*Aim A*: Rewrite the rows starting at the one containing "RJP: 9:38 -> 9:42" and ending at the last row, replacing "burgundy" with "maroon" and changing nothing else. Omit the pictures from your answer.

Jennifer Wolch, formerly a professor of geography and urban planning at the University of Southern California, will become dean of the University of California, Berkeley’s College of Environmental Design on July 1.  The College encompasses Berkeley’s Architecture, City & Regional Planning, Urban Design, and Landscape Architecture & Environmental Planning programs.

Wolch, who received her Ph.D. at Princeton, has been at USC since 1979. She was a founding director of the University’s Center for Sustainable Cities, which promotes sustainable urbanism and economic vitality; and she headed the Green Vision Plan for 21st Century Southern California, a planning guide for habitat conservation, watershed health, and recreational open space. She also worked with a team of architects, urban designers, planners, and engineers to develop the City of Los Angeles’ strategic plan for its downtown.

Wolch said she plans to use her social, political, and environmental expertise to help shape the college’s future plans, while making several other adjustments to help the school adapt to changing times. On the environmental side, she noted a desire among students for more coursework dealing with sustainability—from building level to regional scale—and a need to help faculty continue to shape debate in planning and government policy through research, testimony, and participation in public forums. She also wants to get students even more involved with grassroots organizations, as well as with major architectural firms.

“Given all the challenges around climate change and sustainability and questions of globalization, poverty, public health, and social justice, we now realize just how urgent it is to address these issues,” she said.

On a curricular level, Wolch expressed a goal to augment interaction between departments in the college, and within the university as a whole. She said that the college could take greater advantage of Berkeley’s resources in other fields like public health, engineering, energy resources, transportation systems, and material sciences.

*Records shown*:
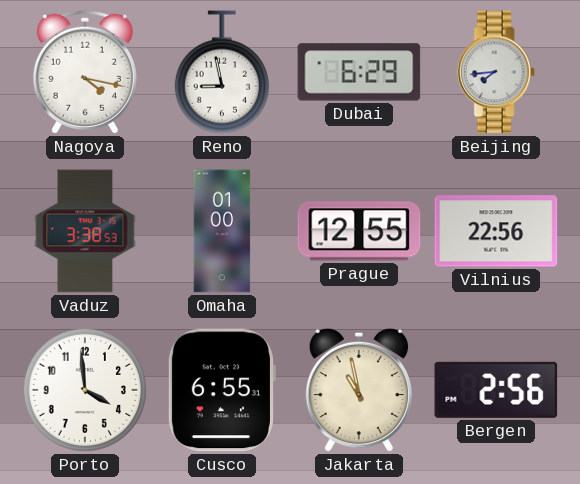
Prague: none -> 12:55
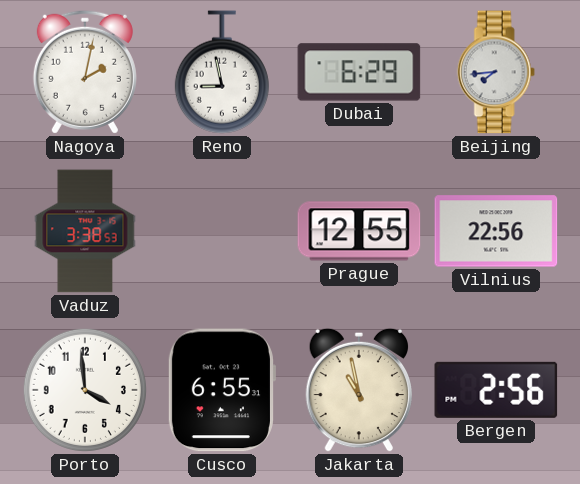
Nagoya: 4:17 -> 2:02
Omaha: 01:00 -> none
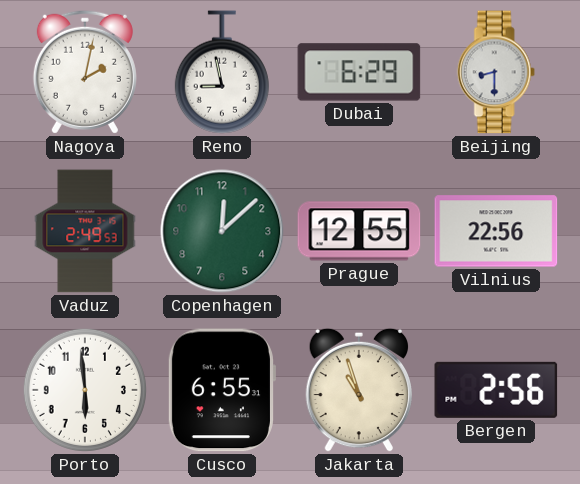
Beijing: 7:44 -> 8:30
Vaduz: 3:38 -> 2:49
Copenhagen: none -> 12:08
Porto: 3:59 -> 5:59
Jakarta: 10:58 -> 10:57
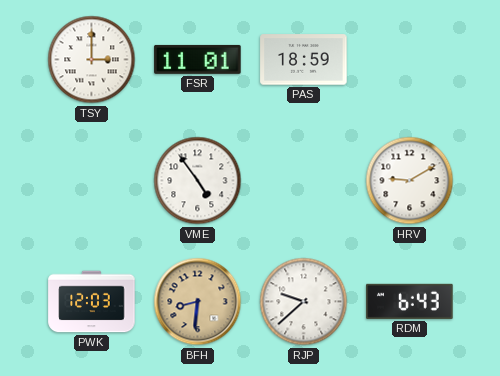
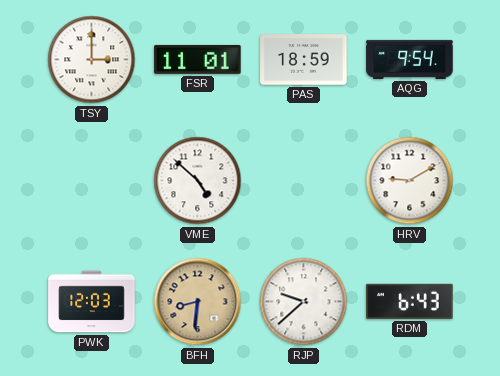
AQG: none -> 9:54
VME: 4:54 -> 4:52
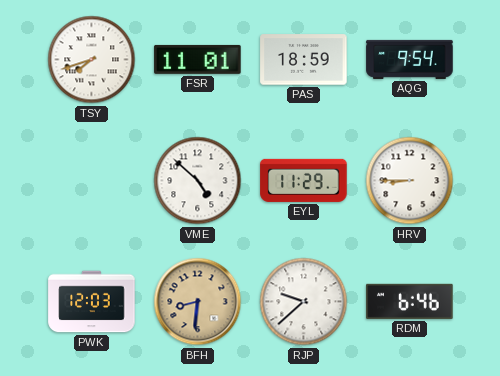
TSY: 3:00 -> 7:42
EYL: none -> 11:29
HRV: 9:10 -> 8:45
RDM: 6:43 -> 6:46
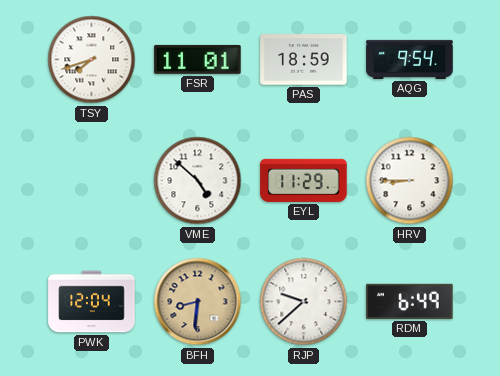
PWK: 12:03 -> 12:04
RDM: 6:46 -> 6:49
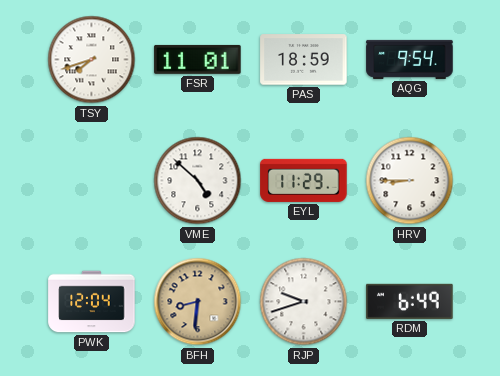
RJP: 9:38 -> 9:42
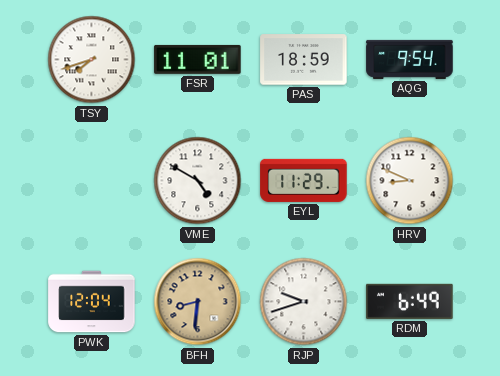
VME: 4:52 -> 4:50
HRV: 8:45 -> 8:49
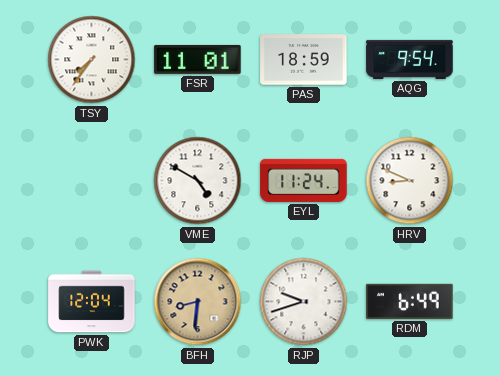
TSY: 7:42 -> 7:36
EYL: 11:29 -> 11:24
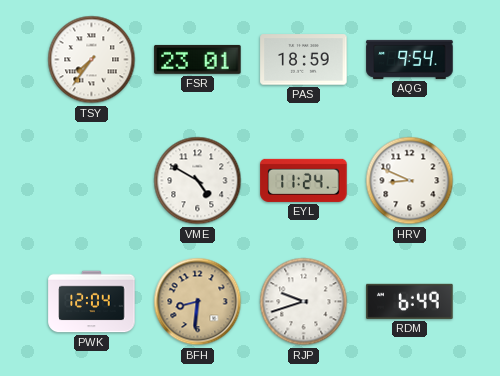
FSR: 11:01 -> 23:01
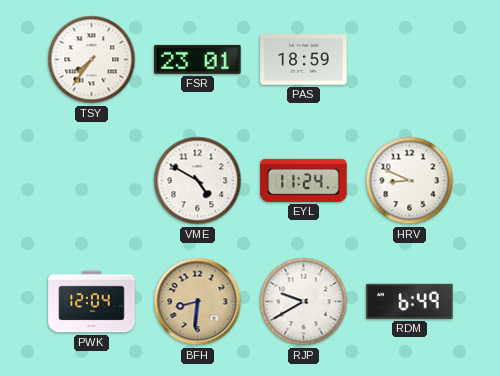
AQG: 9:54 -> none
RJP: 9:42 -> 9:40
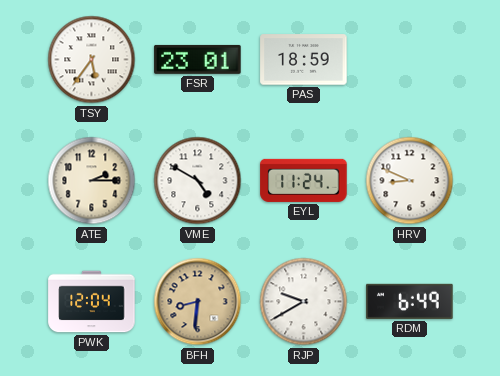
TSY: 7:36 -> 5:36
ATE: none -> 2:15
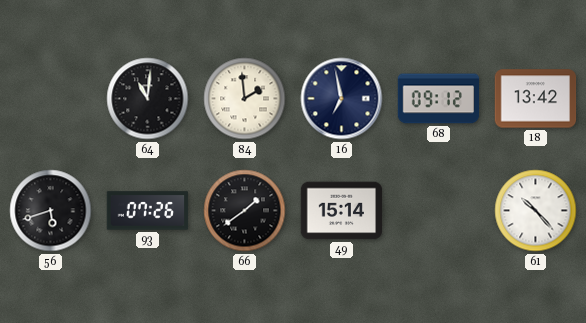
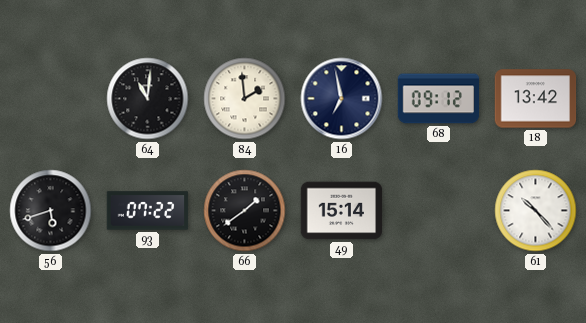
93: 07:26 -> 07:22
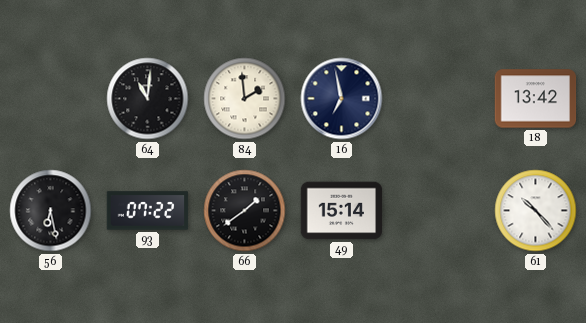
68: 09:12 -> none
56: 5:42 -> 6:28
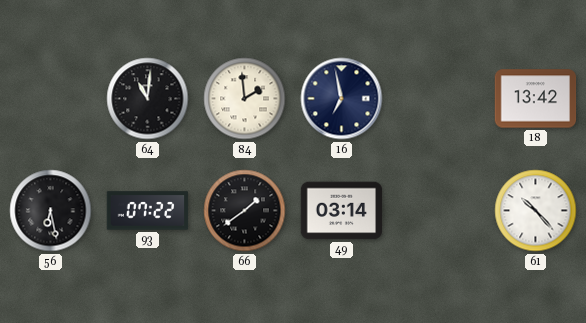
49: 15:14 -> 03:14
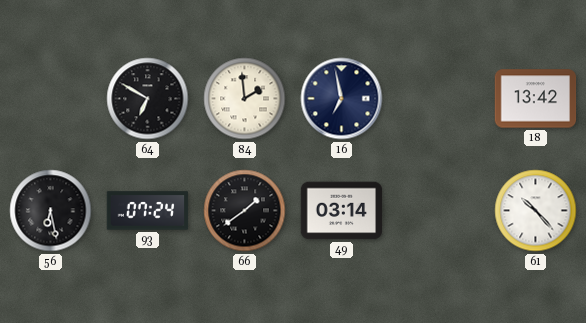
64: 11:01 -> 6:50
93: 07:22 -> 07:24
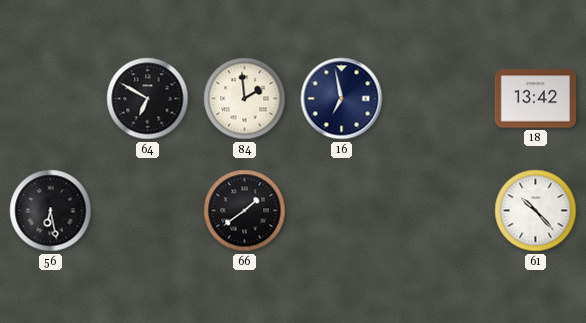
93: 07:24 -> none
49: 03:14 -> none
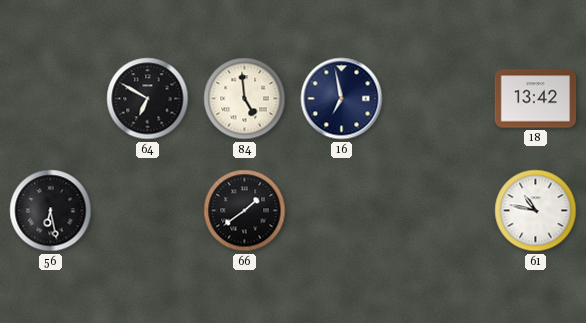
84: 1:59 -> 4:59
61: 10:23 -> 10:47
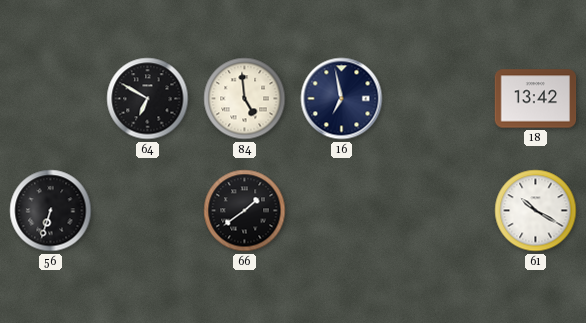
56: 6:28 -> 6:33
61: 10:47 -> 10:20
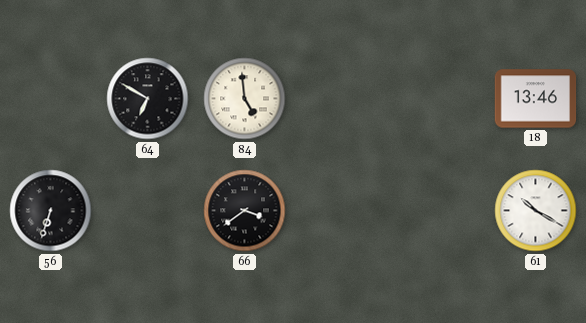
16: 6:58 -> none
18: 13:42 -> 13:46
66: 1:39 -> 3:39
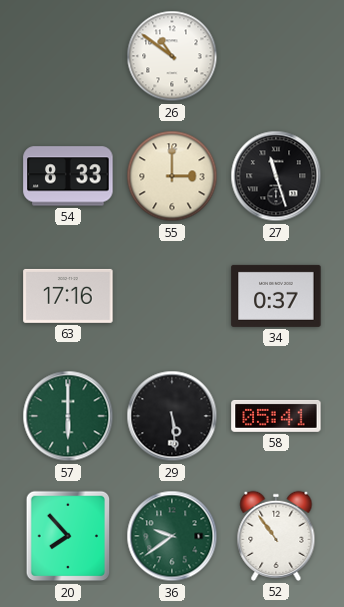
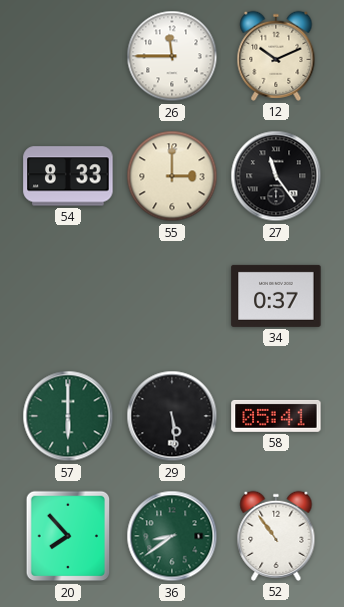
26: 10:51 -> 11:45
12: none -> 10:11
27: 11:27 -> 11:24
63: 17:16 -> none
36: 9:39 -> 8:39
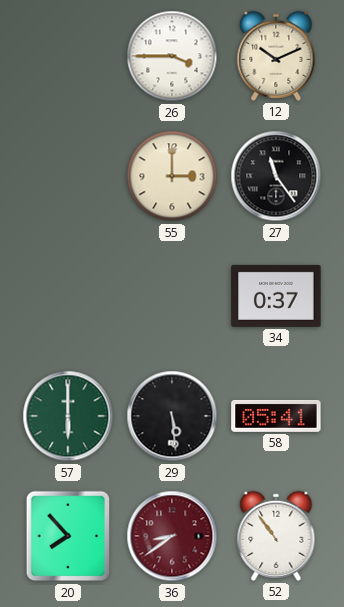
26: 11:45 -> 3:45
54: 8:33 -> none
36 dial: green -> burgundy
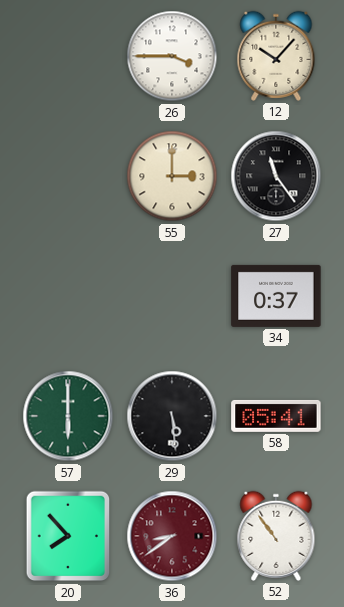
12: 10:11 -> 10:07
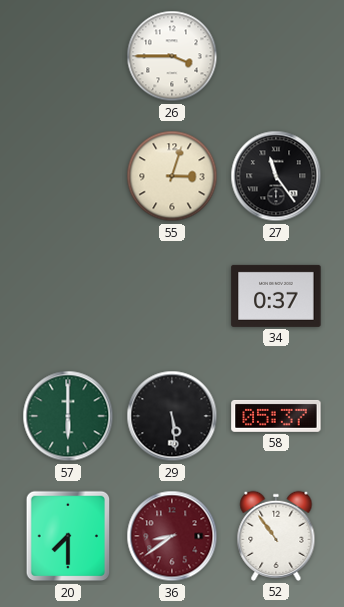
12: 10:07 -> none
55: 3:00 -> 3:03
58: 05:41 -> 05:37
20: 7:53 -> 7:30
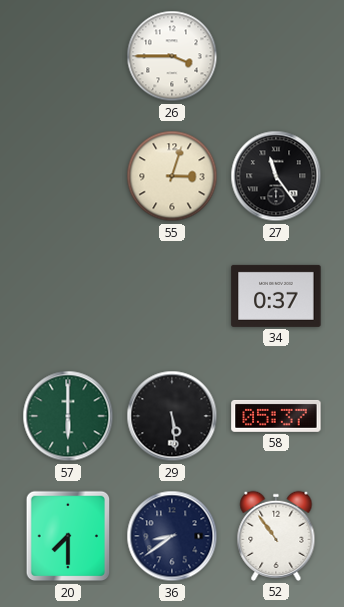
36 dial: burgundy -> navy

*Aim B*: Carry on the article about Jennifer Wolch becoming dean of Berkeley's College of Environmental Design from where it stops.

*Expected output A*:
RJP: 9:38 -> 9:42
VME: 4:52 -> 4:50
HRV: 8:45 -> 8:49
TSY: 7:42 -> 7:36
EYL: 11:29 -> 11:24
FSR: 11:01 -> 23:01
AQG: 9:54 -> none
RJP: 9:42 -> 9:40
TSY: 7:36 -> 5:36
ATE: none -> 2:15
93: 07:26 -> 07:22
68: 09:12 -> none
56: 5:42 -> 6:28
49: 15:14 -> 03:14
64: 11:01 -> 6:50
93: 07:22 -> 07:24
93: 07:24 -> none
49: 03:14 -> none
84: 1:59 -> 4:59
61: 10:23 -> 10:47
56: 6:28 -> 6:33
61: 10:47 -> 10:20
16: 6:58 -> none
18: 13:42 -> 13:46
66: 1:39 -> 3:39
26: 10:51 -> 11:45
12: none -> 10:11
27: 11:27 -> 11:24
63: 17:16 -> none
36: 9:39 -> 8:39
26: 11:45 -> 3:45
54: 8:33 -> none
36 dial: green -> maroon
12: 10:11 -> 10:07
12: 10:07 -> none
55: 3:00 -> 3:03
58: 05:41 -> 05:37
20: 7:53 -> 7:30
36 dial: maroon -> navy

*Expected output B*:
She also noted a desire to ramp up the school’s advanced technical facilities, with a “shop of the 21st century,” featuring new architectural fabrication tools, experimental materials, and more software related to architectural visualization and creation, GIS, and community planning. 

“These shouldn’t replace conventional tools and fundamental ideas, but they’re an important part of what contemporary practice is about,” she said.

The college, she noted, is in a time of renewal, given the arrival of new faculty. As many as five new professors could be coming on board in the next couple of years, said Wolch. Already the college has announced the appointment of Margaret Crawford, formerly a professor of urban planning theory at the Harvard Graduate School of Design, and is conducting a search for a new architecture department chair. 

“I think we’ll be getting a lot of input on future directions from both the younger faculty as well as terrific senior faculty,” she added. 

Wolch becomes the college’s first female dean, and UC Berkeley’s fourth current female dean. She replaces Harrison Fraker, who stepped down last year. Berkeley architecture professor Sam Davis is serving as interim dean until Wolch takes up her post.